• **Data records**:
------------------------------------------------------------------------
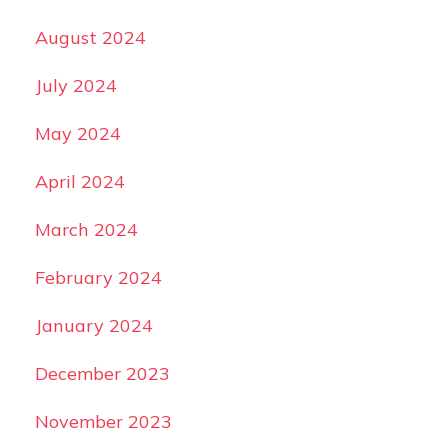
August 2024
July 2024
May 2024
April 2024
March 2024
February 2024
January 2024
December 2023
November 2023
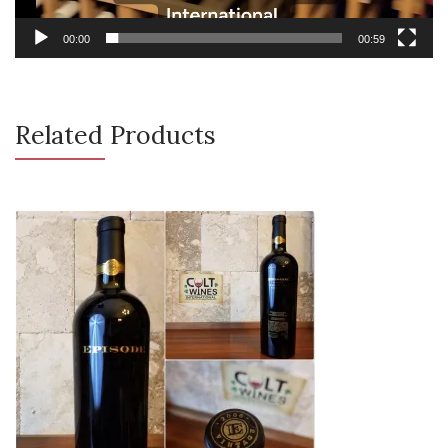
00:00
00:59
Related Products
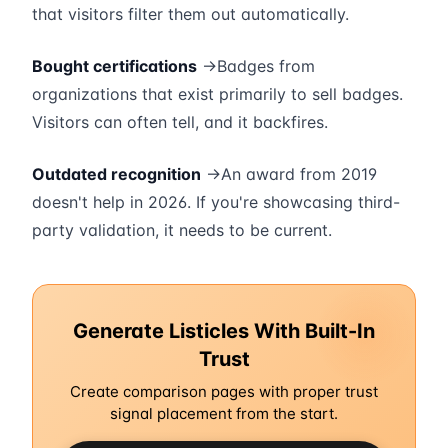
that visitors filter them out automatically.
Bought certifications
→Badges from
organizations that exist primarily to sell badges.
Visitors can often tell, and it backfires.
Outdated recognition
→An award from 2019
doesn't help in 2026. If you're showcasing third-
party validation, it needs to be current.
Generate Listicles With Built-In
Trust
Create comparison pages with proper trust
signal placement from the start.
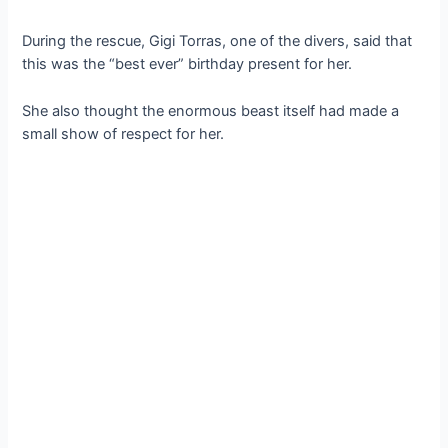
During the rescue, Gigi Torras, one of the divers, said that
this was the “best ever” birthday present for her.
She also thought the enormous beast itself had made a
small show of respect for her.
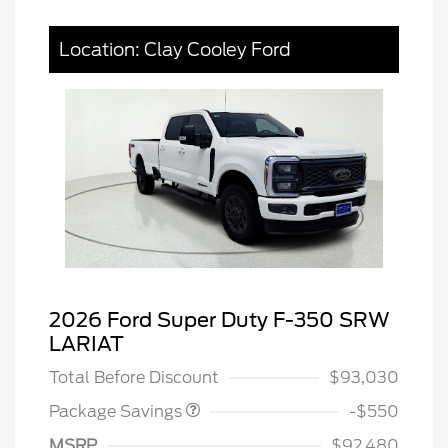
Location: Clay Cooley Ford
2026 Ford Super Duty F-350 SRW
LART PREM BLCK PKG
$550
LARIAT
DIST
Total Before Discount
$93,030
Package Savings
-$550
MSRP
$92,480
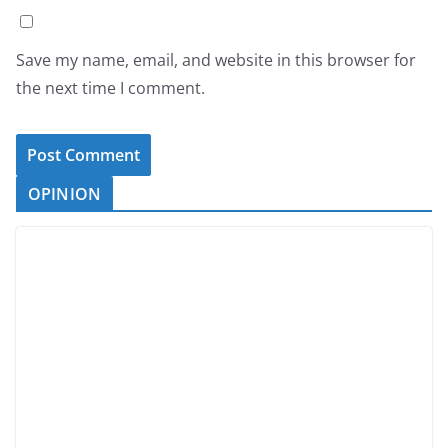
Save my name, email, and website in this browser for
the next time I comment.
OPINION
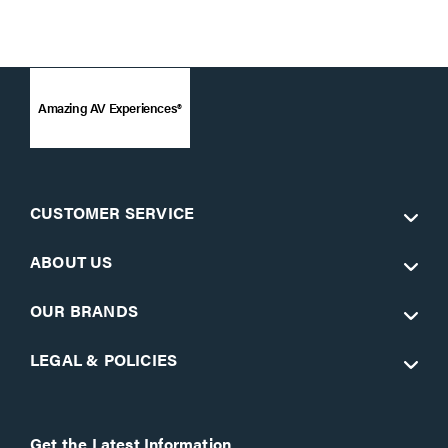
Amazing AV Experiences®
CUSTOMER SERVICE
ABOUT US
OUR BRANDS
LEGAL & POLICIES
Get the Latest Information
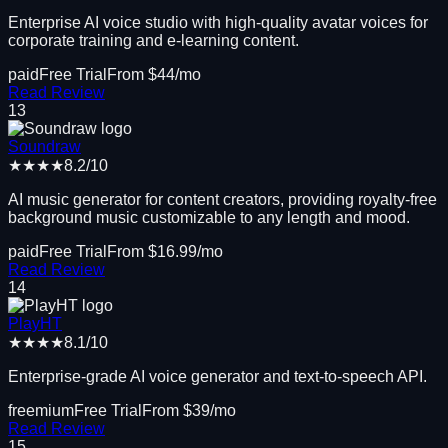
Enterprise AI voice studio with high-quality avatar voices for
corporate training and e-learning content.
paid
Free Trial
From $
44
/mo
Read Review
13
Soundraw
★★★★
8.2
/10
AI music generator for content creators, providing royalty-free
background music customizable to any length and mood.
paid
Free Trial
From $
16.99
/mo
Read Review
14
PlayHT
★★★★
8.1
/10
Enterprise-grade AI voice generator and text-to-speech API.
freemium
Free Trial
From $
39
/mo
Read Review
15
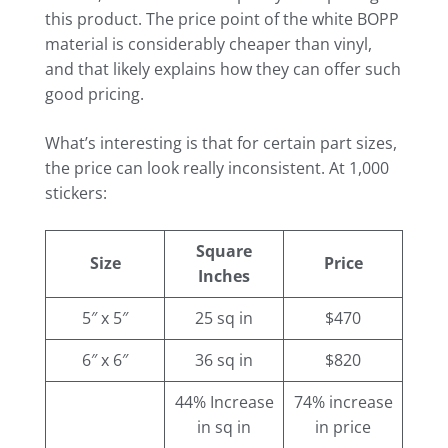
this product. The price point of the white BOPP
material is considerably cheaper than vinyl,
and that likely explains how they can offer such
good pricing.
What’s interesting is that for certain part sizes,
the price can look really inconsistent. At 1,000
stickers:
Square
Size
Price
Inches
5″ x 5″
25 sq in
$470
6″ x 6″
36 sq in
$820
44% Increase
74% increase
in sq in
in price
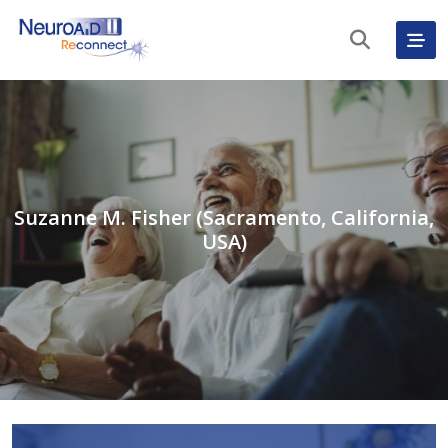
Suzanne M. Fisher (Sacramento, California,
USA)
English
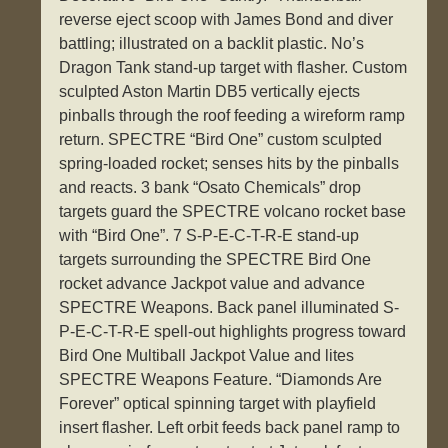
reverse eject scoop with James Bond and diver
battling; illustrated on a backlit plastic. No’s
Dragon Tank stand-up target with flasher. Custom
sculpted Aston Martin DB5 vertically ejects
pinballs through the roof feeding a wireform ramp
return. SPECTRE “Bird One” custom sculpted
spring-loaded rocket; senses hits by the pinballs
and reacts. 3 bank “Osato Chemicals” drop
targets guard the SPECTRE volcano rocket base
with “Bird One”. 7 S-P-E-C-T-R-E stand-up
targets surrounding the SPECTRE Bird One
rocket advance Jackpot value and advance
SPECTRE Weapons. Back panel illuminated S-
P-E-C-T-R-E spell-out highlights progress toward
Bird One Multiball Jackpot Value and lites
SPECTRE Weapons Feature. “Diamonds Are
Forever” optical spinning target with playfield
insert flasher. Left orbit feeds back panel ramp to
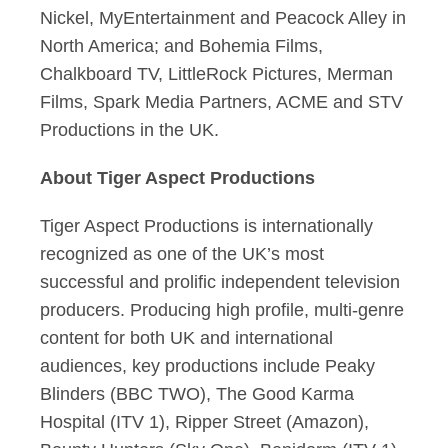
Nickel, MyEntertainment and Peacock Alley in
North America; and Bohemia Films,
Chalkboard TV, LittleRock Pictures, Merman
Films, Spark Media Partners, ACME and STV
Productions in the UK.
About Tiger Aspect Productions
Tiger Aspect Productions is internationally
recognized as one of the UK’s most
successful and prolific independent television
producers. Producing high profile, multi-genre
content for both UK and international
audiences, key productions include Peaky
Blinders (BBC TWO), The Good Karma
Hospital (ITV 1), Ripper Street (Amazon),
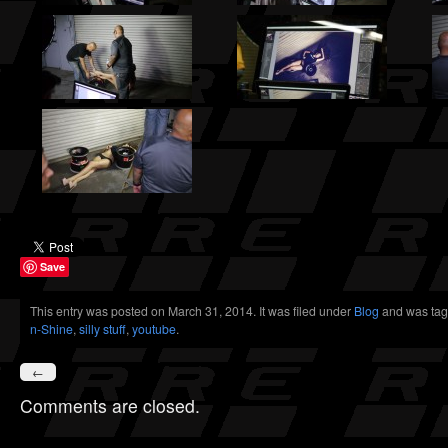
Save
This entry was posted on March 31, 2014. It was filed under
Blog
and was tag
n-Shine
,
silly stuff
,
youtube
.
←
Comments are closed.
------------------------------------------------------------------------
• **Task directions**:
In the listing, rewrite the part that opens with the line containing "During the rescue, Gigi" and closes with the line containing "small show of respect for her.", swapping "divers" for "swimmers" and keeping everything else the same.

• **Response below**:
During the rescue, Gigi Torras, one of the swimmers, said that
this was the “best ever” birthday present for her.
She also thought the enormous beast itself had made a
small show of respect for her.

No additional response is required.